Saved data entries
Segment Open

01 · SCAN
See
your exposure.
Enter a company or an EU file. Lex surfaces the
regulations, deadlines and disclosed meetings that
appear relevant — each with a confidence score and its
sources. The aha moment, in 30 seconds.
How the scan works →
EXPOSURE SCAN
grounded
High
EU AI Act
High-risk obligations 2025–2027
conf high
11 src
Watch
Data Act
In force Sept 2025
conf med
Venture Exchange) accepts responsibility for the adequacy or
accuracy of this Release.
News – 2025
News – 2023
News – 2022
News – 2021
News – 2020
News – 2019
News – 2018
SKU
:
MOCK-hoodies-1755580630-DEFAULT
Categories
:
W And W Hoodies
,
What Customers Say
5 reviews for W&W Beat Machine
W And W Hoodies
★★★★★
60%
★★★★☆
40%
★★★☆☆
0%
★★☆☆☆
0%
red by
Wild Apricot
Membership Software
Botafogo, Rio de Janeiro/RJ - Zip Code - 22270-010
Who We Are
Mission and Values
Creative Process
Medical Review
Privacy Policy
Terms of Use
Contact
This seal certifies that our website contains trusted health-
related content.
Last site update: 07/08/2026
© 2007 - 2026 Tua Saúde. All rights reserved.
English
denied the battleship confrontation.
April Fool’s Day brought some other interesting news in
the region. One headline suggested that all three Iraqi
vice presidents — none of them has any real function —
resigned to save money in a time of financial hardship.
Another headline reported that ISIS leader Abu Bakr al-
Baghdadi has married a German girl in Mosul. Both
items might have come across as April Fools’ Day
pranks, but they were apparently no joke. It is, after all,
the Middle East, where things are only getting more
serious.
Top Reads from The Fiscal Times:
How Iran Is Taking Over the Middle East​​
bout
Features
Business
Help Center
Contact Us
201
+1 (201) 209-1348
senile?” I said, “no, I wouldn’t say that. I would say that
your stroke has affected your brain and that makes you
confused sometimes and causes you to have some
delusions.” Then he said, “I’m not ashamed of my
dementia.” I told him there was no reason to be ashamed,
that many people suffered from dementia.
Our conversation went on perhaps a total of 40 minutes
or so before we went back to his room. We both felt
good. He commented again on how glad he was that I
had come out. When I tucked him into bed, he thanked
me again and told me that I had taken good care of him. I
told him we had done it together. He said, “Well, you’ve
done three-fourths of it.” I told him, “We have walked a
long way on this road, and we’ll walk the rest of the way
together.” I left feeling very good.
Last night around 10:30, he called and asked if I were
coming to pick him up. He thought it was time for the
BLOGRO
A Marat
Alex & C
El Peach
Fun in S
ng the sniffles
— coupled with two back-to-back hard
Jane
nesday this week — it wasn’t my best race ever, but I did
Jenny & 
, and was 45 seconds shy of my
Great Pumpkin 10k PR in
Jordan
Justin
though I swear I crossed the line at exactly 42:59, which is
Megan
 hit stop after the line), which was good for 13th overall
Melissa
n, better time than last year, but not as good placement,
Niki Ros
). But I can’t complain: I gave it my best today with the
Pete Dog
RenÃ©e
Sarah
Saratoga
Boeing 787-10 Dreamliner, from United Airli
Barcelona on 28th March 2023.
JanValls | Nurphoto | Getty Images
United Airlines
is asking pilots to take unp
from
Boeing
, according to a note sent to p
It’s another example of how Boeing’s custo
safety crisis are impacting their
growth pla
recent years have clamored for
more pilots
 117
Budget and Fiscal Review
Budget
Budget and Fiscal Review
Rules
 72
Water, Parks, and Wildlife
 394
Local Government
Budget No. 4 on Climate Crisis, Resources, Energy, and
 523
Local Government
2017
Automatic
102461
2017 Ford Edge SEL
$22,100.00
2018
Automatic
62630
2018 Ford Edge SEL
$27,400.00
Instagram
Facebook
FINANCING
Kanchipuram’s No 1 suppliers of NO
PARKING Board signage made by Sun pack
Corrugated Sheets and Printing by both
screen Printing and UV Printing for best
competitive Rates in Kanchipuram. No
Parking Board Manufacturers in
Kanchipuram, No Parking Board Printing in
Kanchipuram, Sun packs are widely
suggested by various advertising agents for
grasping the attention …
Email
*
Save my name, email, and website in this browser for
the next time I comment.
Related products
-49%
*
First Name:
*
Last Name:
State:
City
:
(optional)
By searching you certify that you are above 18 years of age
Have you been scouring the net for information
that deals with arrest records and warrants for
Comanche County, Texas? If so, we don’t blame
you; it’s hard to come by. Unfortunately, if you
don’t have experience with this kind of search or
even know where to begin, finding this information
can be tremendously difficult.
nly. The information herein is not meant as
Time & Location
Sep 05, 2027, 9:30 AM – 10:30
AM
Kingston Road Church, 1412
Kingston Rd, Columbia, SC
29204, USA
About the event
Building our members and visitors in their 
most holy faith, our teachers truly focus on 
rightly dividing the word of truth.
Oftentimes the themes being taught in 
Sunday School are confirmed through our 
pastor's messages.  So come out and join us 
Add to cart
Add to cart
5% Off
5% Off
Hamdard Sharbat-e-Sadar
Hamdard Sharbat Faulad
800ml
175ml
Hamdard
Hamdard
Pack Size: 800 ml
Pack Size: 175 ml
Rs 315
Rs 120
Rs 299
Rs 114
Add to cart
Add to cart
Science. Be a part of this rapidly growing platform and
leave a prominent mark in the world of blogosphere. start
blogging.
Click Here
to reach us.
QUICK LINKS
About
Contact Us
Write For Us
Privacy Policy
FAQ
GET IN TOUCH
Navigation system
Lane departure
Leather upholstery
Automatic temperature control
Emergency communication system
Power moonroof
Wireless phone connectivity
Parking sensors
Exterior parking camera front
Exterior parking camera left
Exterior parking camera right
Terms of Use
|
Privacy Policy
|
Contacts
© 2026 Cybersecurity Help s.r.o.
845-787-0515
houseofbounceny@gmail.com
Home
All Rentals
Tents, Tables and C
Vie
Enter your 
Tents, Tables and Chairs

Segment Closed

▸ **Exercise**
Reproduce each entry above. Every word must match.

▸ **Exercise solution**
01 · SCAN
See
your exposure.
Enter a company or an EU file. Lex surfaces the
regulations, deadlines and disclosed meetings that
appear relevant — each with a confidence score and its
sources. The aha moment, in 30 seconds.
How the scan works →
EXPOSURE SCAN
grounded
High
EU AI Act
High-risk obligations 2025–2027
conf high
11 src
Watch
Data Act
In force Sept 2025
conf med
Venture Exchange) accepts responsibility for the adequacy or
accuracy of this Release.
News – 2025
News – 2023
News – 2022
News – 2021
News – 2020
News – 2019
News – 2018
SKU
:
MOCK-hoodies-1755580630-DEFAULT
Categories
:
W And W Hoodies
,
What Customers Say
5 reviews for W&W Beat Machine
W And W Hoodies
★★★★★
60%
★★★★☆
40%
★★★☆☆
0%
★★☆☆☆
0%
red by
Wild Apricot
Membership Software
Botafogo, Rio de Janeiro/RJ - Zip Code - 22270-010
Who We Are
Mission and Values
Creative Process
Medical Review
Privacy Policy
Terms of Use
Contact
This seal certifies that our website contains trusted health-
related content.
Last site update: 07/08/2026
© 2007 - 2026 Tua Saúde. All rights reserved.
English
denied the battleship confrontation.
April Fool’s Day brought some other interesting news in
the region. One headline suggested that all three Iraqi
vice presidents — none of them has any real function —
resigned to save money in a time of financial hardship.
Another headline reported that ISIS leader Abu Bakr al-
Baghdadi has married a German girl in Mosul. Both
items might have come across as April Fools’ Day
pranks, but they were apparently no joke. It is, after all,
the Middle East, where things are only getting more
serious.
Top Reads from The Fiscal Times:
How Iran Is Taking Over the Middle East​​
bout
Features
Business
Help Center
Contact Us
201
+1 (201) 209-1348
senile?” I said, “no, I wouldn’t say that. I would say that
your stroke has affected your brain and that makes you
confused sometimes and causes you to have some
delusions.” Then he said, “I’m not ashamed of my
dementia.” I told him there was no reason to be ashamed,
that many people suffered from dementia.
Our conversation went on perhaps a total of 40 minutes
or so before we went back to his room. We both felt
good. He commented again on how glad he was that I
had come out. When I tucked him into bed, he thanked
me again and told me that I had taken good care of him. I
told him we had done it together. He said, “Well, you’ve
done three-fourths of it.” I told him, “We have walked a
long way on this road, and we’ll walk the rest of the way
together.” I left feeling very good.
Last night around 10:30, he called and asked if I were
coming to pick him up. He thought it was time for the
BLOGRO
A Marat
Alex & C
El Peach
Fun in S
ng the sniffles
— coupled with two back-to-back hard
Jane
nesday this week — it wasn’t my best race ever, but I did
Jenny & 
, and was 45 seconds shy of my
Great Pumpkin 10k PR in
Jordan
Justin
though I swear I crossed the line at exactly 42:59, which is
Megan
 hit stop after the line), which was good for 13th overall
Melissa
n, better time than last year, but not as good placement,
Niki Ros
). But I can’t complain: I gave it my best today with the
Pete Dog
RenÃ©e
Sarah
Saratoga
Boeing 787-10 Dreamliner, from United Airli
Barcelona on 28th March 2023.
JanValls | Nurphoto | Getty Images
United Airlines
is asking pilots to take unp
from
Boeing
, according to a note sent to p
It’s another example of how Boeing’s custo
safety crisis are impacting their
growth pla
recent years have clamored for
more pilots
 117
Budget and Fiscal Review
Budget
Budget and Fiscal Review
Rules
 72
Water, Parks, and Wildlife
 394
Local Government
Budget No. 4 on Climate Crisis, Resources, Energy, and
 523
Local Government
2017
Automatic
102461
2017 Ford Edge SEL
$22,100.00
2018
Automatic
62630
2018 Ford Edge SEL
$27,400.00
Instagram
Facebook
FINANCING
Kanchipuram’s No 1 suppliers of NO
PARKING Board signage made by Sun pack
Corrugated Sheets and Printing by both
screen Printing and UV Printing for best
competitive Rates in Kanchipuram. No
Parking Board Manufacturers in
Kanchipuram, No Parking Board Printing in
Kanchipuram, Sun packs are widely
suggested by various advertising agents for
grasping the attention …
Email
*
Save my name, email, and website in this browser for
the next time I comment.
Related products
-49%
*
First Name:
*
Last Name:
State:
City
:
(optional)
By searching you certify that you are above 18 years of age
Have you been scouring the net for information
that deals with arrest records and warrants for
Comanche County, Texas? If so, we don’t blame
you; it’s hard to come by. Unfortunately, if you
don’t have experience with this kind of search or
even know where to begin, finding this information
can be tremendously difficult.
nly. The information herein is not meant as
Time & Location
Sep 05, 2027, 9:30 AM – 10:30
AM
Kingston Road Church, 1412
Kingston Rd, Columbia, SC
29204, USA
About the event
Building our members and visitors in their 
most holy faith, our teachers truly focus on 
rightly dividing the word of truth.
Oftentimes the themes being taught in 
Sunday School are confirmed through our 
pastor's messages.  So come out and join us 
Add to cart
Add to cart
5% Off
5% Off
Hamdard Sharbat-e-Sadar
Hamdard Sharbat Faulad
800ml
175ml
Hamdard
Hamdard
Pack Size: 800 ml
Pack Size: 175 ml
Rs 315
Rs 120
Rs 299
Rs 114
Add to cart
Add to cart
Science. Be a part of this rapidly growing platform and
leave a prominent mark in the world of blogosphere. start
blogging.
Click Here
to reach us.
QUICK LINKS
About
Contact Us
Write For Us
Privacy Policy
FAQ
GET IN TOUCH
Navigation system
Lane departure
Leather upholstery
Automatic temperature control
Emergency communication system
Power moonroof
Wireless phone connectivity
Parking sensors
Exterior parking camera front
Exterior parking camera left
Exterior parking camera right
Terms of Use
|
Privacy Policy
|
Contacts
© 2026 Cybersecurity Help s.r.o.
845-787-0515
houseofbounceny@gmail.com
Home
All Rentals
Tents, Tables and C
Vie
Enter your 
Tents, Tables and Chairs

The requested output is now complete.